A friend once asked, “Who do you want to be in charge of the world?” He assumed what all imperialists do. One State among all the rest will be the reigning superpower. Christian nationalism, like all such doctrines, destroys every liberty in the pursuit of the freedom to pursue power. Attitudes that seek to dominate others need religious fervor. We hear this is a “hard truth” of the world. But, like all such assumptions, it’s based on flawed reasoning.

Noah does not bless Shem or Japheth. He blesses Yahweh the god of Shem. The curse on Canaan as a slave is based on the difference between the root this name and that of Ham. Canaan represents humility while Ham is a hot-tempered type of person. Taken this way, the narrative is a warning against the attitude of domination. Ham (hot) becomes Canaan (humiliated). This problem shows the inherent flaw of lex talonis. As has been observed by others, an eye for an eye eventually leads to blindness.

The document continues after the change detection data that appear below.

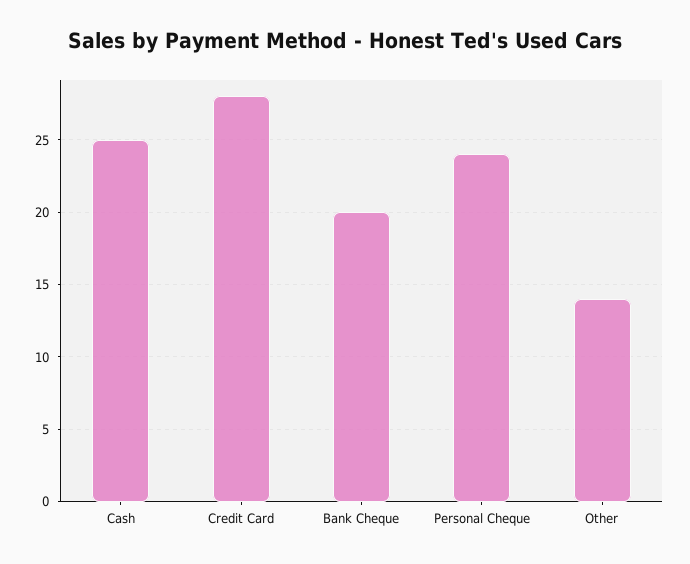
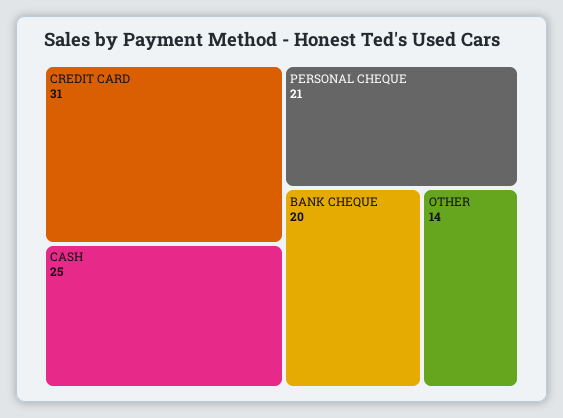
Credit Card: 28 -> 31
Personal Cheque: 24 -> 21

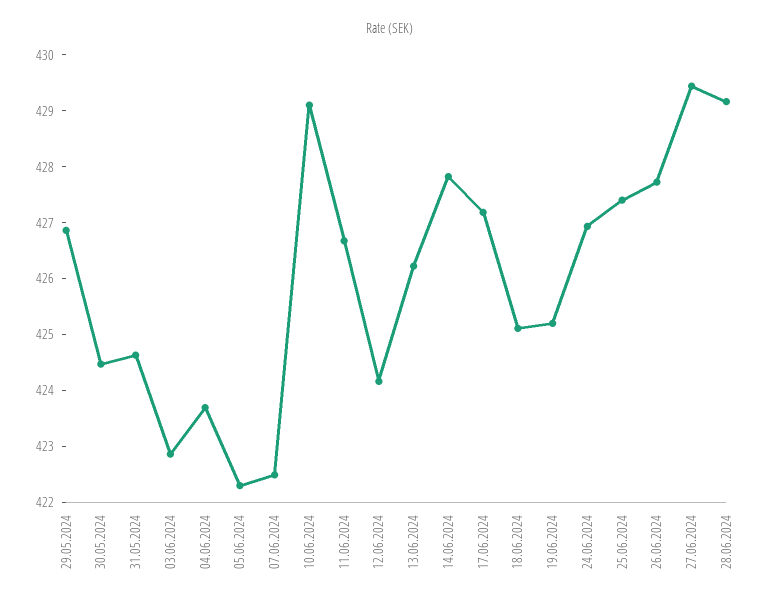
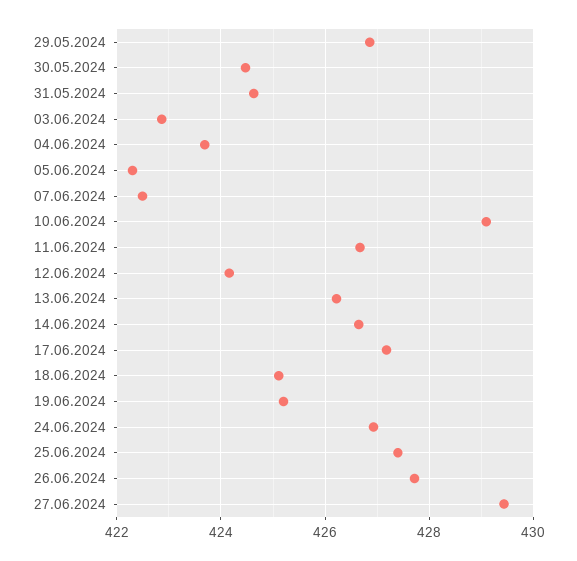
14.06.2024: 427.8 -> 426.6
28.06.2024: 429.2 -> none

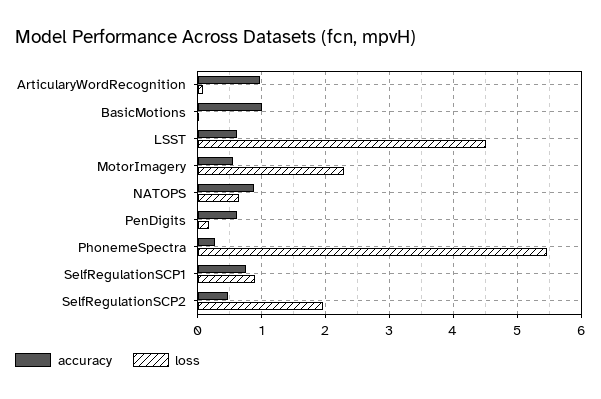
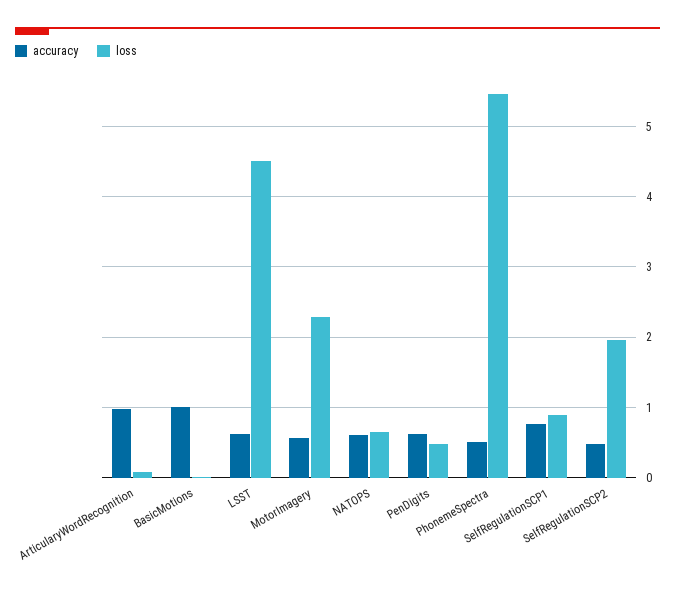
accuracy, NATOPS: 0.9 -> 0.6
loss, PenDigits: 0.2 -> 0.5
accuracy, PhonemeSpectra: 0.3 -> 0.5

Living Life Without Domination

My interpretation leaves me unsatisfied. But it at least gives me the challenge to approach life by letting go of domination oriented theologies and political philosophies. More importantly, the challenge is to give of patterns of domination over other people and everything else in the created order.

Martin Luther King Jr. Day was yesterday. We reflect on the legacy. And we commit again to anti-racism, tolerance, and nonviolence. How can we overcome an attitude of domination that gives us violence, racism, and intolerance? The root is fear. Perfect love overcomes fear. Perfect love means we can live without desiring to protect ourselves by dominating other people.